厚労省 輸入照射食品チェック ACB法で肉類など検知開始

厚生労働省は07年7月に輸入香辛料が放射線照射されているかどうかを調べる公定検知法(熱ルミネッセンス(TL)法)を初めて指定したのに続き、10年3月には牛肉、豚肉、鶏肉、鮭、カマンベールチーズなど「脂肪を抽出可能な食品」を対象とした「アルキルシクロブタノン(ACB)法」を指定し、各検疫所に運用を通達した。約10か月たったいままでのところ、検疫でのモニタリングに違反は見つかっていない。

また、昨年の3月にはTL法での対象検出品目に、「ケイ酸塩鉱物が分離可能な食品」として従来の香辛料のほかに、野菜類、果実類、茶などの農産物と、アサリ、エビ、シャコの水産物を追加していた。

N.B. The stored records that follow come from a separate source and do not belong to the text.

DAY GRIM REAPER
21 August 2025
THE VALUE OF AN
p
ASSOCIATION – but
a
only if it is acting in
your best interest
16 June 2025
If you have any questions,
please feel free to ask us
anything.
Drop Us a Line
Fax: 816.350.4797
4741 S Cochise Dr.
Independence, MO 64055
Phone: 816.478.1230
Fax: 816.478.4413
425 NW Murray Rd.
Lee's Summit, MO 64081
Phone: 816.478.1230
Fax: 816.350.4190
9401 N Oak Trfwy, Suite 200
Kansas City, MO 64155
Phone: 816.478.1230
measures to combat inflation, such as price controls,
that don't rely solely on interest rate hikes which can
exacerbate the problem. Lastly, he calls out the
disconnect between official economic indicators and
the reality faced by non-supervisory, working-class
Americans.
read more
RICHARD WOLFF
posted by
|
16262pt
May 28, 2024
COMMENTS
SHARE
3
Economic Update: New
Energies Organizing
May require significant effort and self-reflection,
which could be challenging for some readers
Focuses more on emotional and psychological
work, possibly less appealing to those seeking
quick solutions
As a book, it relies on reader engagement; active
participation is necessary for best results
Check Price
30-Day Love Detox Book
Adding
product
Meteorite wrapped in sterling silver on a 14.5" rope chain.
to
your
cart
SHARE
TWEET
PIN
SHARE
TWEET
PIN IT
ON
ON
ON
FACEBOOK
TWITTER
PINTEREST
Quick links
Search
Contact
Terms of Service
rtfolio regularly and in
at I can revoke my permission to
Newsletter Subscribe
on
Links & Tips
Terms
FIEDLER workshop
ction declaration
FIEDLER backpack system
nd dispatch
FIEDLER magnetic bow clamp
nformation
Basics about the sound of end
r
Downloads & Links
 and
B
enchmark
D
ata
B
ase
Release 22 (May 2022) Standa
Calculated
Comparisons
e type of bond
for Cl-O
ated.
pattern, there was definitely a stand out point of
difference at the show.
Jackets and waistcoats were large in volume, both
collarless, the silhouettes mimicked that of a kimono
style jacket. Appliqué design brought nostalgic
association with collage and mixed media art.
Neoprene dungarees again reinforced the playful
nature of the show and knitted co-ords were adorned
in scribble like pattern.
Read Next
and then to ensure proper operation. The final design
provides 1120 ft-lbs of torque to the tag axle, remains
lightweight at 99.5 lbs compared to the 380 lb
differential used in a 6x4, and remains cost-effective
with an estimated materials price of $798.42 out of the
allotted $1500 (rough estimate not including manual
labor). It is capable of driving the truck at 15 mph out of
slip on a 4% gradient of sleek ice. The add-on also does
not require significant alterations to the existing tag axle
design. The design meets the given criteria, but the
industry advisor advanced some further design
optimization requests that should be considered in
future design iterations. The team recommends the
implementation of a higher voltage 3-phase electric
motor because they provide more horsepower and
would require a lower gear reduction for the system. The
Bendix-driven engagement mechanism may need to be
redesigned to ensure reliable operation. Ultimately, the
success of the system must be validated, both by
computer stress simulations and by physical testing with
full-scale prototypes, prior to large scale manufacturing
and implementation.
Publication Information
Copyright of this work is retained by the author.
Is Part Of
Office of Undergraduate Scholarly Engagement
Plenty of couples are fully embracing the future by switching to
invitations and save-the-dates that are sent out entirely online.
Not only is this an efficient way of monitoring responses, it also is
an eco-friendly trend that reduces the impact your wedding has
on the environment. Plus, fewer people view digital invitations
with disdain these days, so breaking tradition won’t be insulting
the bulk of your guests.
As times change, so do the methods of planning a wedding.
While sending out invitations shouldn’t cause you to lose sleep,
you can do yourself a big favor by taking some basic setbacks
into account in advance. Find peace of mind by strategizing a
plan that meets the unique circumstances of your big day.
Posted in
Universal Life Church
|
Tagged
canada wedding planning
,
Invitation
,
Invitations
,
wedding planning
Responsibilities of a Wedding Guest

食品に放射線を照射すると微量のアルキルシクロブタノン(ACB)という物質が検出されることが知られており、内閣府の食品安全委員会では09年度から、公募型研究課題として3年計画で、同物質についての健康影響に関する科学的知見を収集するための研究を実施している。

日本では照射食品としてジャガイモの芽止めのみが、世界に先駆けて食品衛生法で許可されたものの、その後の許可品目はなく、種類・量ともに世界的な照射食品の普及からは取り残されている状況。ジャガイモ以外の照射食品が、外国から日本の港などで輸入されようとした場合、その場での処分か、輸出元に送り返す措置が求められる。